- _本文_
本発明は、車両前後方向に延びるロッカパネルに車両上下方向に延びるセンタピラーの下端部を結合してなる自動車の側部車体構造に関する。
自動車においては、側面衝突時に車室への影響を抑制するための衝撃力吸収構造が採用されている。例えば、特許文献1では、ロッカリインホースの、ピラーリインホースとの結合部の前側部分と後側部分とをそれぞれ分割することにより、側面衝突時にセンタピラーの下端部が、上端部を支点とした振り子のように車内側に入り込むようにした構造が提案されている。
特許第3637141号公報
ところで、上記従来の側部車体構造のように、ロッカリインホースのピラーリインホースとの結合部の前側,後側部分を分割する構造を採用した場合には、側面衝突時には有効であるものの、前面衝突時にはロッカパネルが分割部分で折れ変形し、車両前方からの衝撃力を車体後方に確実に伝達できないという問題がある。
また上記従来構造では、ロッカリインホースの結合部の前側,後側部分が分割されているので、衝撃力の如何によってはロッカリインホースの車室側への進入量が大きくなったり、走行時の車体への入力に対するロッカパネルの捩れ剛性が低下したりするという懸念がある。

- _指示_
上の自動車の側部車体構造に関する本文を、一字一句変えずに全文書き写すこと。

- _提供データ_
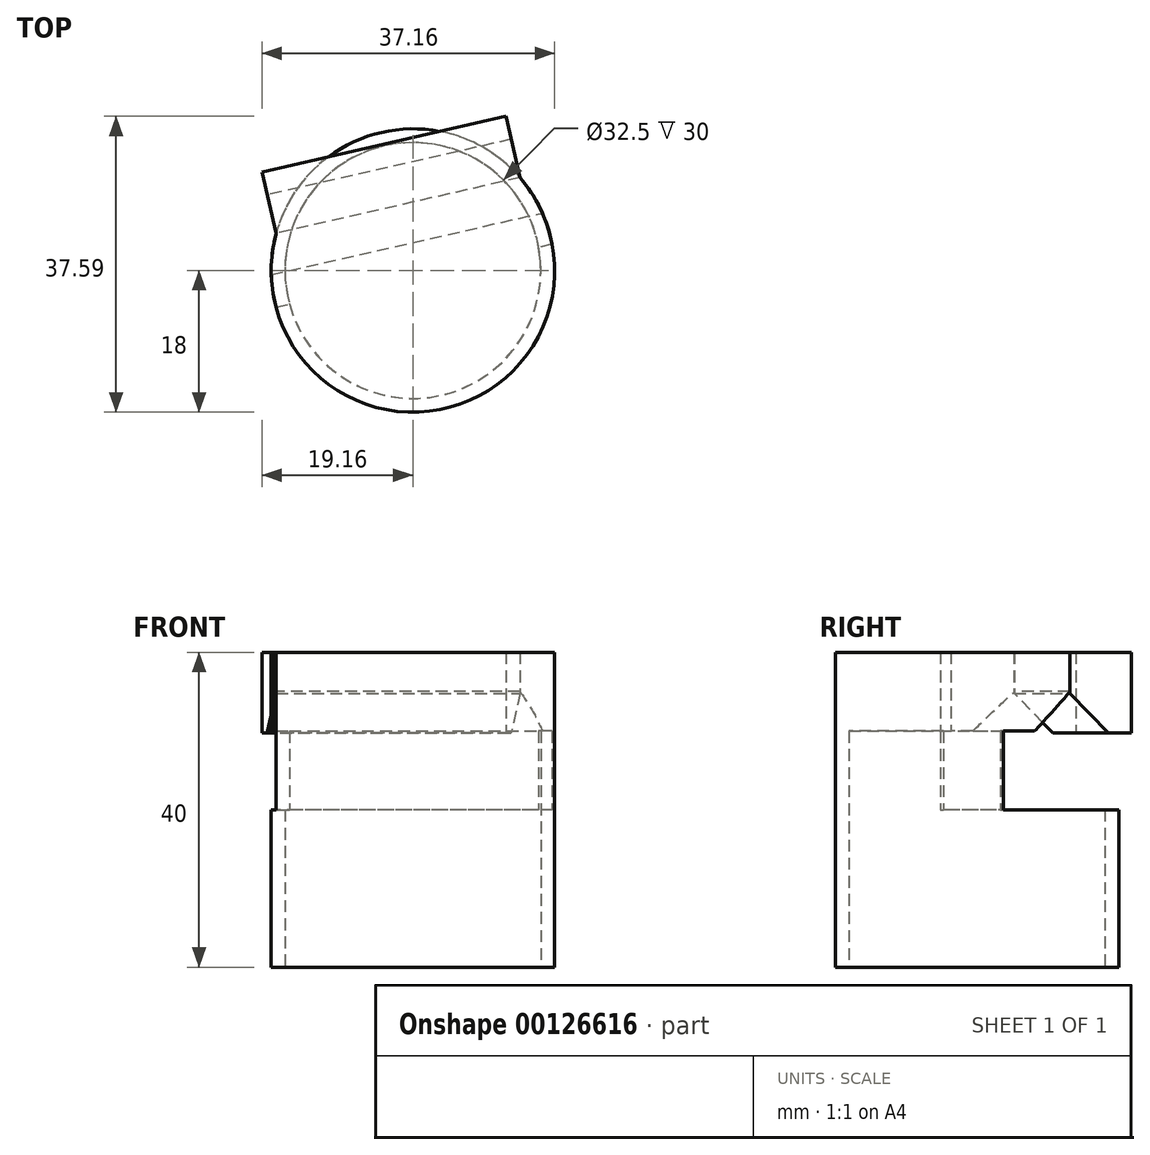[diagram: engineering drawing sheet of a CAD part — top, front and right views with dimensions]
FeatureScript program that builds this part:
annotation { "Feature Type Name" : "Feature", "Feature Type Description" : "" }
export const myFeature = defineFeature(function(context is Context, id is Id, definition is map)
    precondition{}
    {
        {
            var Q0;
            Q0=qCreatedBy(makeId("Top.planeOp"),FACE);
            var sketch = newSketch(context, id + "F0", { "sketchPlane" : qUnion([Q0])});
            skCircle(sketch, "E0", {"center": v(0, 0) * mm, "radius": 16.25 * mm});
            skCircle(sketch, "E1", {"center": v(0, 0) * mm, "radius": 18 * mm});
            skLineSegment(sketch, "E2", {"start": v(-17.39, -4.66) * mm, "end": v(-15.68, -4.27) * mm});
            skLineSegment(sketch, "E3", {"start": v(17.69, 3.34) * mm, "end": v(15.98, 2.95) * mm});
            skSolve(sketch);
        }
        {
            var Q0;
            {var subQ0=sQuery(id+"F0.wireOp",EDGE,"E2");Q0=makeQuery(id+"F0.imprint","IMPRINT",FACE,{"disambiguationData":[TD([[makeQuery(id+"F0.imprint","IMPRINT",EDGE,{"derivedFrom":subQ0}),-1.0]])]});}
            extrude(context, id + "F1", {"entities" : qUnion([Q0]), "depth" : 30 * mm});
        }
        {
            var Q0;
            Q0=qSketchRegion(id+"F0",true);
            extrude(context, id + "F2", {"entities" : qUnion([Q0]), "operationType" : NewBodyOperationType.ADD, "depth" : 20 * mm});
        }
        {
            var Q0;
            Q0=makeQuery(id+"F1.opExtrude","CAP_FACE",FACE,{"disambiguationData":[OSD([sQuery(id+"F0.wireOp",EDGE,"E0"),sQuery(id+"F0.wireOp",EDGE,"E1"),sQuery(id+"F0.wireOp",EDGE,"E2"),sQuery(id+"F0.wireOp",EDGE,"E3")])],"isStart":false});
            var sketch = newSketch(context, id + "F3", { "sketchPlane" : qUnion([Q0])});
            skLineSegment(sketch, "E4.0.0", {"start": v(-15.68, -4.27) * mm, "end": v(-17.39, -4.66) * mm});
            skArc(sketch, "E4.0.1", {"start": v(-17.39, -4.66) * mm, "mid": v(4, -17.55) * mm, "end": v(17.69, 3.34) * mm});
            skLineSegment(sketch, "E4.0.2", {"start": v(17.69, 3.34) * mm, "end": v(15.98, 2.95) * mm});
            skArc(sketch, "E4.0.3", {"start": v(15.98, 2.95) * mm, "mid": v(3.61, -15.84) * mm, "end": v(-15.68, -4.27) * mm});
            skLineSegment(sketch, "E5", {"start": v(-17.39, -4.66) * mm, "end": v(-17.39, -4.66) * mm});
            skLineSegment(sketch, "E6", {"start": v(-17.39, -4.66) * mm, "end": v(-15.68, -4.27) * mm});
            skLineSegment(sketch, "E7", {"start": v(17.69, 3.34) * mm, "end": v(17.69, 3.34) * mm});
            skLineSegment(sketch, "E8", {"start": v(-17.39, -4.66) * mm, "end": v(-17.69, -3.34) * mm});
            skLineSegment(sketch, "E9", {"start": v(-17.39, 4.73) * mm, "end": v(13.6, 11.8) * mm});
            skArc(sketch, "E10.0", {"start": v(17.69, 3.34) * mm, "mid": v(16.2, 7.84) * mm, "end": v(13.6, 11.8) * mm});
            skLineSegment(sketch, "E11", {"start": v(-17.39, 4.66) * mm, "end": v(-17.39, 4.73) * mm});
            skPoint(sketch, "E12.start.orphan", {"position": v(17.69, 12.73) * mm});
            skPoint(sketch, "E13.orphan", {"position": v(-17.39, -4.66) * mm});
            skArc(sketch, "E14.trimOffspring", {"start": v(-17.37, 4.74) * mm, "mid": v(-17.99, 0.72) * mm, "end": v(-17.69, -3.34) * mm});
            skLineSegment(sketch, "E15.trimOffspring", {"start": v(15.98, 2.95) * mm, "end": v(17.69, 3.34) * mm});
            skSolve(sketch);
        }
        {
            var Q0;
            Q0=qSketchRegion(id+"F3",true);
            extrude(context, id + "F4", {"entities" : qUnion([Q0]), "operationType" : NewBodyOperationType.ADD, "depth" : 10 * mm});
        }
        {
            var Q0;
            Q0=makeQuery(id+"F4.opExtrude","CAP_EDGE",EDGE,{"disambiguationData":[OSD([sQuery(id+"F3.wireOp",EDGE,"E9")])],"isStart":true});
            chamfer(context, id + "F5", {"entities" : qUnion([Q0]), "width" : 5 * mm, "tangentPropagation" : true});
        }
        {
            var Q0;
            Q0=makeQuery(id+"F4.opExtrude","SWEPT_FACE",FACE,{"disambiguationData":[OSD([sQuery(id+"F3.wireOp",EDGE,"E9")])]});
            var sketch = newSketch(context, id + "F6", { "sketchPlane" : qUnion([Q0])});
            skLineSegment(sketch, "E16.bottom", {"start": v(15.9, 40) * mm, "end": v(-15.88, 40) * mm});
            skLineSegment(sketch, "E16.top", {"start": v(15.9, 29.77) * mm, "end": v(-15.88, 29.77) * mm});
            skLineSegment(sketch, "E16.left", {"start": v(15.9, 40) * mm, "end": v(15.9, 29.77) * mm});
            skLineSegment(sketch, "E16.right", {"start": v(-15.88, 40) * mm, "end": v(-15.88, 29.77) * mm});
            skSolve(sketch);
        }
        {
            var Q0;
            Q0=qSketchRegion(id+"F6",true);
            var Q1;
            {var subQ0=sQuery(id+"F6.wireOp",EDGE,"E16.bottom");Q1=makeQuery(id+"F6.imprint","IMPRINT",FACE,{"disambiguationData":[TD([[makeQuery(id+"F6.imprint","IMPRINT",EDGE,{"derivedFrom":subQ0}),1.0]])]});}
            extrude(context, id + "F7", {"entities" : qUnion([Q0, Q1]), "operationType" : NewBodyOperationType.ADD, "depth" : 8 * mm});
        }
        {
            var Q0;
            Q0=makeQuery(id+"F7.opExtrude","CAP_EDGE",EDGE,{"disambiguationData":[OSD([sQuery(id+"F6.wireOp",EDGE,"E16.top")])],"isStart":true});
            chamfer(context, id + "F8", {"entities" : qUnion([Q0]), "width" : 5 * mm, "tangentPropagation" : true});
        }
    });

==

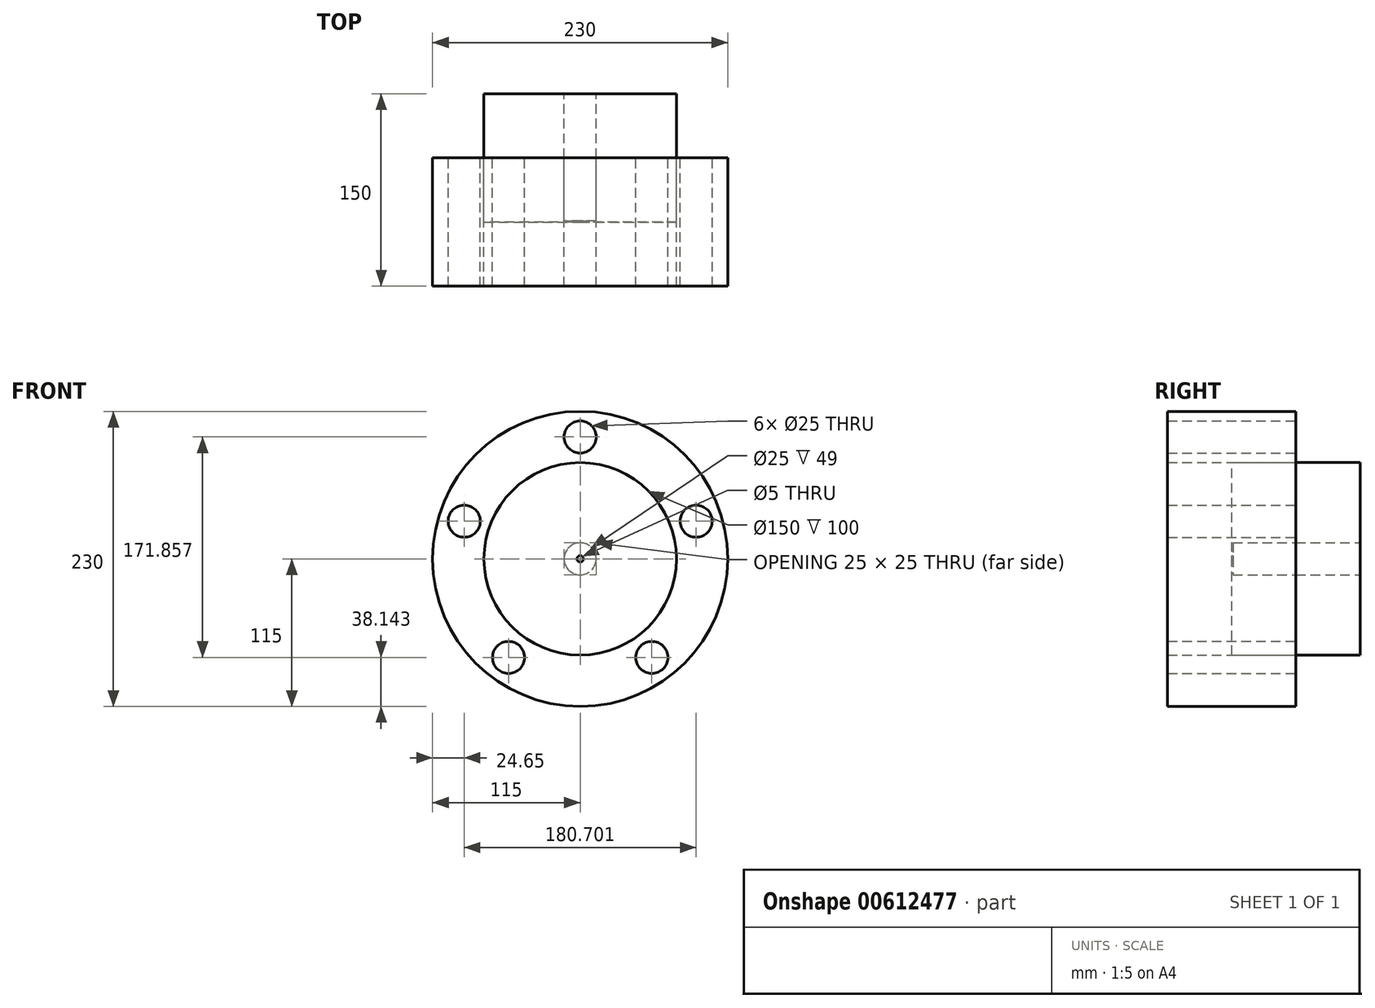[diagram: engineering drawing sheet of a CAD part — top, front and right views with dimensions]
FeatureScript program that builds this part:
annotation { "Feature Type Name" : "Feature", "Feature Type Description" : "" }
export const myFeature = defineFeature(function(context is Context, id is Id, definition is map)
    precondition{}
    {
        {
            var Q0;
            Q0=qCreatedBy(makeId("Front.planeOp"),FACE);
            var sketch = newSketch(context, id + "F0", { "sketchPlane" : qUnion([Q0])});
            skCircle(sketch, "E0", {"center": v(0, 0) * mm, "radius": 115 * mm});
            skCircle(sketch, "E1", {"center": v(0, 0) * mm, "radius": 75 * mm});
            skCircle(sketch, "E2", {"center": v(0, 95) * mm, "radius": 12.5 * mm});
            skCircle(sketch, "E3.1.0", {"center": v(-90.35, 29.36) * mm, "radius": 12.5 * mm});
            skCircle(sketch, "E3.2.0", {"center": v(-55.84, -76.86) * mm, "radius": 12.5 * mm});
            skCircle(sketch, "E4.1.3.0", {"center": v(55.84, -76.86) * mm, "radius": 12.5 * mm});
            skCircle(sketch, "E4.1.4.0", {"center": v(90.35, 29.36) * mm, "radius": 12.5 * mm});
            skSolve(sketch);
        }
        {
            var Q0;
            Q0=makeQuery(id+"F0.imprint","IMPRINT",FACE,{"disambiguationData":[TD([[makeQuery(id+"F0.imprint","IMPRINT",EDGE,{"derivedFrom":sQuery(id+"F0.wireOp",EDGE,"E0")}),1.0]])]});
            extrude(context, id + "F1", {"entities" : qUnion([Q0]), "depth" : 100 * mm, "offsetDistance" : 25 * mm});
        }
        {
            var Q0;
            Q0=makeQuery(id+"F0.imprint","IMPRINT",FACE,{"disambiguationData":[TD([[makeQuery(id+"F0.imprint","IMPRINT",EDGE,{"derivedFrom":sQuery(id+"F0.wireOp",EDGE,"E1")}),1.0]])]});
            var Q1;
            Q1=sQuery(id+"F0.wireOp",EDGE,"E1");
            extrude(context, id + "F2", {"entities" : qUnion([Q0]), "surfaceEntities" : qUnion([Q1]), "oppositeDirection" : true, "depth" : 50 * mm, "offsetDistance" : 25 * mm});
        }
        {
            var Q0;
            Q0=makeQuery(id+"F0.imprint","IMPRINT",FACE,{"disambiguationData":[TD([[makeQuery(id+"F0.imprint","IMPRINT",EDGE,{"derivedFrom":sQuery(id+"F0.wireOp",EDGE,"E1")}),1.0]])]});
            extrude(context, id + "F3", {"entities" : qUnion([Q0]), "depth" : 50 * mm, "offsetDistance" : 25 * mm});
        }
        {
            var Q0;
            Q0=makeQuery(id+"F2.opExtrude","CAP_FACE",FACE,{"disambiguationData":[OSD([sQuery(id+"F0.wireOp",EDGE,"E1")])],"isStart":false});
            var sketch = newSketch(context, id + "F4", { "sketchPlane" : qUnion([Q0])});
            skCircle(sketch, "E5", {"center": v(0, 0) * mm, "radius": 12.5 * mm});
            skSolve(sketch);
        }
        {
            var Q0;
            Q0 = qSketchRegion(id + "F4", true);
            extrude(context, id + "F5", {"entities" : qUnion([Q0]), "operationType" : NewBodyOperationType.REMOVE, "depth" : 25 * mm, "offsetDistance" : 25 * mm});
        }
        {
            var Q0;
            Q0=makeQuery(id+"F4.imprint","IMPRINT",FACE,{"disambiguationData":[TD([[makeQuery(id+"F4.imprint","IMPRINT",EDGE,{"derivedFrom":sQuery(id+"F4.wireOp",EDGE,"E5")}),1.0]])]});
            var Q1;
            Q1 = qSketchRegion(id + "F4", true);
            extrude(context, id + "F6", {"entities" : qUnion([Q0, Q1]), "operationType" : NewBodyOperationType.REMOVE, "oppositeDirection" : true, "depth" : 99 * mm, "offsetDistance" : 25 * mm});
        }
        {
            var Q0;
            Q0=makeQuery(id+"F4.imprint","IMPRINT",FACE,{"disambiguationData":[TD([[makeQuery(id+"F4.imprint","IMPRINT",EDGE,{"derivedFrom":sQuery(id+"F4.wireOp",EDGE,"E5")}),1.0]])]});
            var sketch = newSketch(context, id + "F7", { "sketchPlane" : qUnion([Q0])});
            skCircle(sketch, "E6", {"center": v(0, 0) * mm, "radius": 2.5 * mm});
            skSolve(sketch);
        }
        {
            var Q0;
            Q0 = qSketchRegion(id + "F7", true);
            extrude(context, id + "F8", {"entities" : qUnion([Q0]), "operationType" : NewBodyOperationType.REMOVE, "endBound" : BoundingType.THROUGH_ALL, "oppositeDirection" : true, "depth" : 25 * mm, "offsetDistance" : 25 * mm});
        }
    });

---

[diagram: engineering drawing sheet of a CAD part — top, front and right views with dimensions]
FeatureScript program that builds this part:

- _回答_
本発明は、車両前後方向に延びるロッカパネルに車両上下方向に延びるセンタピラーの下端部を結合してなる自動車の側部車体構造に関する。
自動車においては、側面衝突時に車室への影響を抑制するための衝撃力吸収構造が採用されている。例えば、特許文献1では、ロッカリインホースの、ピラーリインホースとの結合部の前側部分と後側部分とをそれぞれ分割することにより、側面衝突時にセンタピラーの下端部が、上端部を支点とした振り子のように車内側に入り込むようにした構造が提案されている。
特許第3637141号公報
ところで、上記従来の側部車体構造のように、ロッカリインホースのピラーリインホースとの結合部の前側,後側部分を分割する構造を採用した場合には、側面衝突時には有効であるものの、前面衝突時にはロッカパネルが分割部分で折れ変形し、車両前方からの衝撃力を車体後方に確実に伝達できないという問題がある。
また上記従来構造では、ロッカリインホースの結合部の前側,後側部分が分割されているので、衝撃力の如何によってはロッカリインホースの車室側への進入量が大きくなったり、走行時の車体への入力に対するロッカパネルの捩れ剛性が低下したりするという懸念がある。